The specificity of human N-acetyl-beta-D-hexosaminidases towards glycosphincolipids is determined by an activator protein.

It has been very difficult to correlate, on the basis of in vitro measurements of substrate specificities, the glycosphingolipid storage patterns observed in different variants of infantile GM2 gangliosidosis with the hexosaminidase (hex) isoenzyme deficiencies underlying these diseases. However, the in vitro enzyme assays included detergents, which greatly enhanced the enzymic degradation of lipids by breaking down the large lipid micelles that cannot otherwise be attacked by the hydrolases. In vivo, the role of detergent is taken over by water-soluble, low molecular weight proteins, so-called activators, which bind the lipid monomers, thus solubilizing them.

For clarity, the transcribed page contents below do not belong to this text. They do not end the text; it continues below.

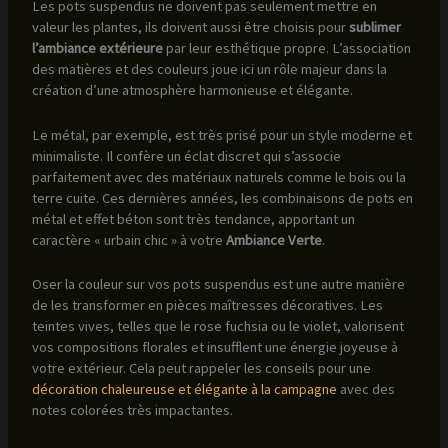
Les pots suspendus ne doivent pas seulement mettre en
valeur les plantes, ils doivent aussi être choisis pour
sublimer
l’ambiance extérieure
par leur esthétique propre. L’association
des matières et des couleurs joue ici un rôle majeur dans la
création d’une atmosphère harmonieuse et élégante.
Le métal, par exemple, est très prisé pour un style moderne et
minimaliste. Il confère un éclat discret qui s’associe
parfaitement avec des matériaux naturels comme le bois ou la
terre cuite. Ces dernières années, les combinaisons de pots en
métal et effet béton sont très tendance, apportant un
caractère « urbain chic » à votre
Ambiance Verte
.
Oser la couleur sur vos pots suspendus est une autre manière
de les transformer en pièces maîtresses décoratives. Les
teintes vives, telles que le rose fuchsia ou le violet, valorisent
vos compositions florales et insufflent une énergie joyeuse à
votre extérieur. Cela peut rappeler les conseils pour une
décoration chaleureuse et élégante à la campagne
avec des
notes colorées très impactantes.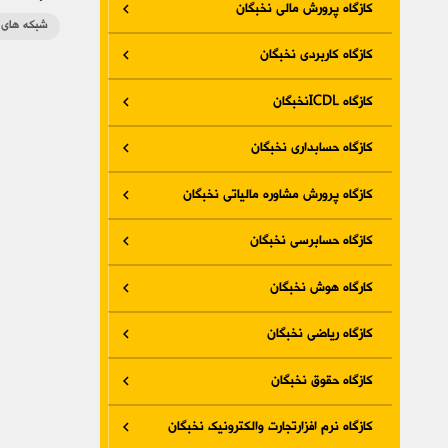
کازگاه پرورش مالی نخبگان
شبکه های 
کازگاه کاربردی نخبگان
کازگاه ICDLنخبگان
کازگاه حسابداری نخبگان
کازگاه پرورش مشاوره مالیاتی نخبگان
کازگاه حسابرسی نخبگان
کارگاه هوش نخبگان
کازگاه ریاضی نخبگان
کازگاه حقوق نخبگان
کازگاه نرم افزارتجارت والکترونیک نخبگان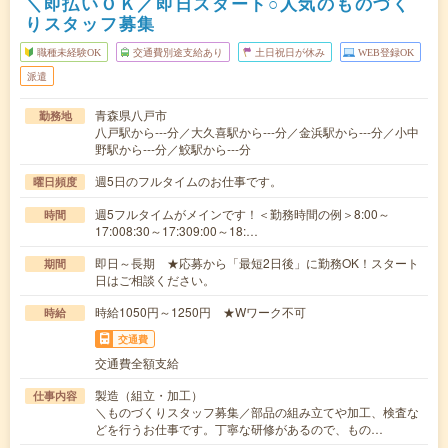
＼即払いＯＫ／即日スタート○人気のものづく
りスタッフ募集
職種未経験OK
交通費別途支給あり
土日祝日が休み
WEB登録OK
派遣
青森県八戸市
勤務地
八戸駅から---分／大久喜駅から---分／金浜駅から---分／小中
野駅から---分／鮫駅から---分
週5日のフルタイムのお仕事です。
曜日頻度
週5フルタイムがメインです！＜勤務時間の例＞8:00～
時間
17:008:30～17:309:00～18:…
即日～長期 ★応募から「最短2日後」に勤務OK！スタート
期間
日はご相談ください。
時給1050円～1250円 ★Wワーク不可
時給
交通費
交通費全額支給
製造（組立・加工）
仕事内容
＼ものづくりスタッフ募集／部品の組み立てや加工、検査な
どを行うお仕事です。丁寧な研修があるので、もの…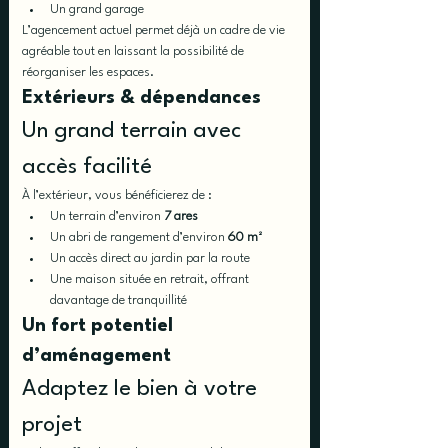
Un grand garage
L’agencement actuel permet déjà un cadre de vie 
agréable tout en laissant la possibilité de 
réorganiser les espaces.
Extérieurs & dépendances
Un grand terrain avec 
accès facilité
À l’extérieur, vous bénéficierez de :
Un terrain d’environ 
7 ares
Un abri de rangement d’environ 
60 m²
Un accès direct au jardin par la route
Une maison située en retrait, offrant 
davantage de tranquillité
Un fort potentiel 
d’aménagement
Adaptez le bien à votre 
projet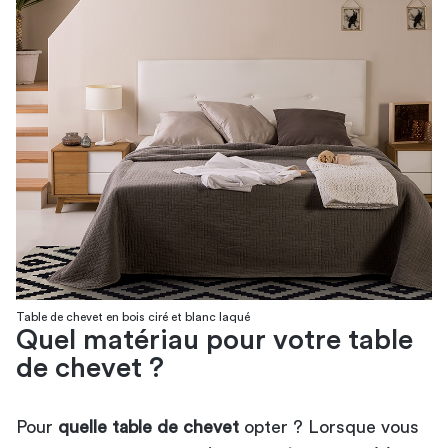
Table de chevet en bois ciré et blanc laqué
Quel matériau pour votre table
de chevet ?
Pour
quelle table de chevet
opter ? Lorsque vous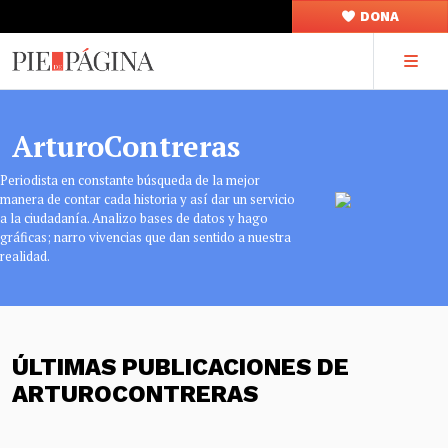
DONA
ArturoContreras
Periodista en constante búsqueda de la mejor
manera de contar cada historia y así dar un servicio
a la ciudadanía. Analizo bases de datos y hago
gráficas; narro vivencias que dan sentido a nuestra
realidad.
ÚLTIMAS PUBLICACIONES DE
ARTUROCONTRERAS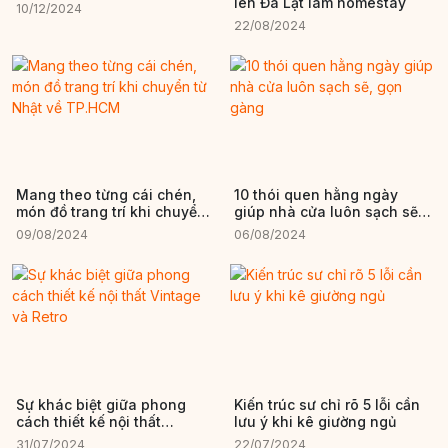
lên Đà Lạt làm homestay
10/12/2024
22/08/2024
Mang theo từng cái chén,
10 thói quen hằng ngày
món đồ trang trí khi chuyển
giúp nhà cửa luôn sạch sẽ,
từ Nhật về TP.HCM
gọn gàng
09/08/2024
06/08/2024
Sự khác biệt giữa phong
Kiến trúc sư chỉ rõ 5 lỗi cần
cách thiết kế nội thất
lưu ý khi kê giường ngủ
Vintage và Retro
31/07/2024
22/07/2024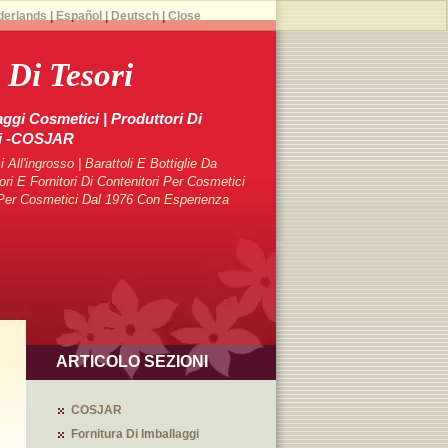
derlands
|
Español
|
Deutsch
|
Close
 Di Tesori
aggi Cosmetici | Produttori Di
ci -COSJAR
 All'ingrosso | Barattoli E Bottiglie Da
 E Fornitori Di Contenitori Per Cosmetici
i Per Cosmetici Dal 1976 Con Esperienza
ARTICOLO SEZIONI
COSJAR
Fornitura Di Imballaggi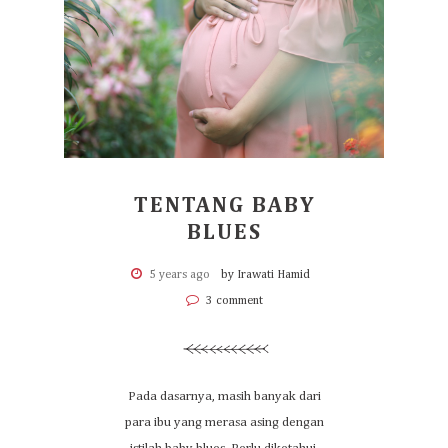
TENTANG BABY
BLUES
5 years ago
by Irawati Hamid
3 comment
Pada dasarnya, masih banyak dari
para ibu yang merasa asing dengan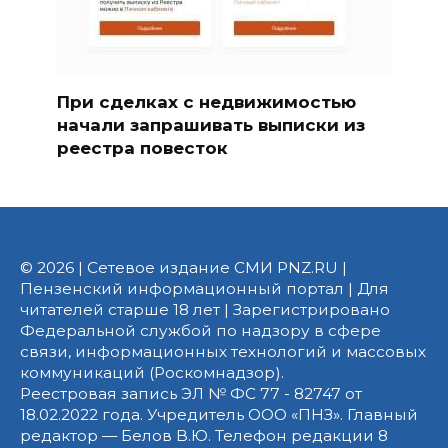
При сделках с недвижимостью
начали запрашивать выписки из
реестра повесток
© 2026 | Сетевое издание СМИ PNZ.RU |
Пензенский информационный портал | Для
читателей старше 18 лет | Зарегистрировано
Федеральной службой по надзору в сфере
связи, информационных технологий и массовых
коммуникаций (Роскомнадзор).
Реестровая запись ЭЛ № ФС 77 - 82747 от
18.02.2022 года. Учредитель ООО «ПНЗ». Главный
редактор — Белов В.Ю. Телефон редакции 8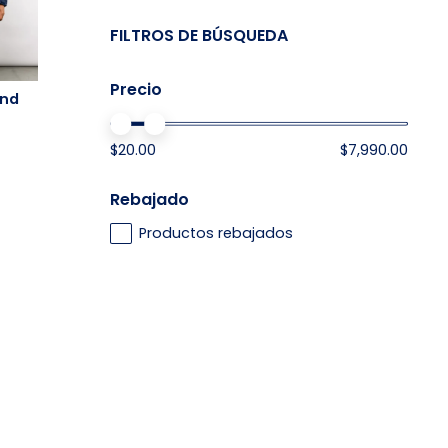
FILTROS DE BÚSQUEDA
Precio
und
$20.00
$7,990.00
Este
producto
Rebajado
tiene
múltiples
Productos rebajados
variantes.
Las
opciones
se
pueden
elegir
en
la
página
de
producto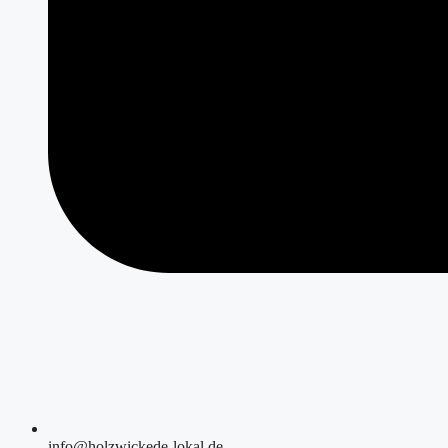
info@holzwickede-lokal.de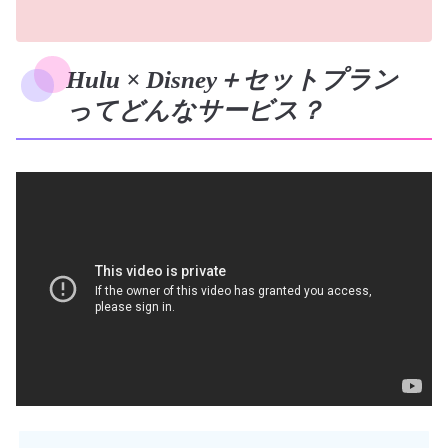
Hulu × Disney＋セットプラン
ってどんなサービス？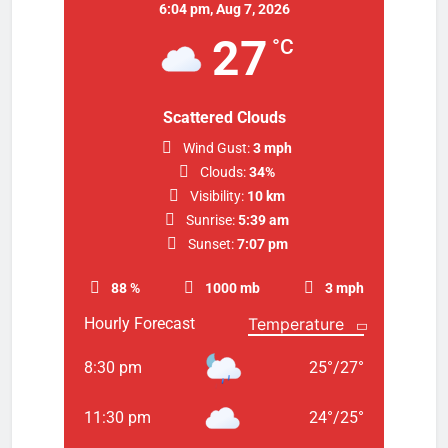
6:04 pm,
Aug 7, 2026
27
°C
Scattered Clouds
Wind Gust:
3 mph
Clouds:
34%
Visibility:
10 km
Sunrise:
5:39 am
Sunset:
7:07 pm
88 %
1000 mb
3 mph
Hourly Forecast
8:30 pm
25
°
/
27
°
11:30 pm
24
°
/
25
°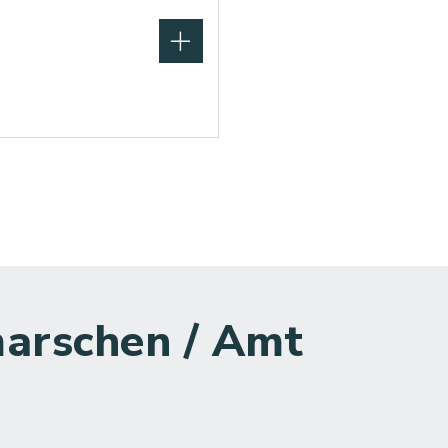
arschen / Amt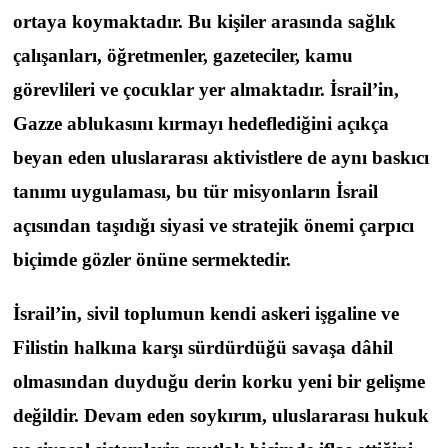
ortaya koymaktadır. Bu kişiler arasında sağlık
çalışanları, öğretmenler, gazeteciler, kamu
görevlileri ve çocuklar yer almaktadır. İsrail’in,
Gazze ablukasını kırmayı hedeflediğini açıkça
beyan eden uluslararası aktivistlere de aynı baskıcı
tanımı uygulaması, bu tür misyonların İsrail
açısından taşıdığı siyasi ve stratejik önemi çarpıcı
biçimde gözler önüne sermektedir.
İsrail’in, sivil toplumun kendi askeri işgaline ve
Filistin halkına karşı sürdürdüğü savaşa dâhil
olmasından duyduğu derin korku yeni bir gelişme
değildir. Devam eden soykırım, uluslararası hukuk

It can be shown that the activator protein for the enzymic degradation of ganglioside GM2 has a very strong preference for hex A over hex B; it also acts on glycolipid GA2 and, to a lesser extent, on kidney globoside. This isoenzyme specificity is much less prominent or even reversed when detergents are used to solubilize the substrates. The substrate specificities of hex A and hex B measured in the presence of sufficient amounts of the activator protein most probably reflect the conditions occurring in vivo. They can explain the lipid storage patterns observed in different variants of infantile GM2 gangliosidosis, especially the accumulation of ganglioside GM2 in variant B (where hex B is still present) and the reduced storage of GA2 in the same variant as compared to variants O and AB. The physiological significance of the activator protein is demonstrated in variant AB in which the activator is deficient, resulting in an accumulation of glycolipids GM2 and GA2.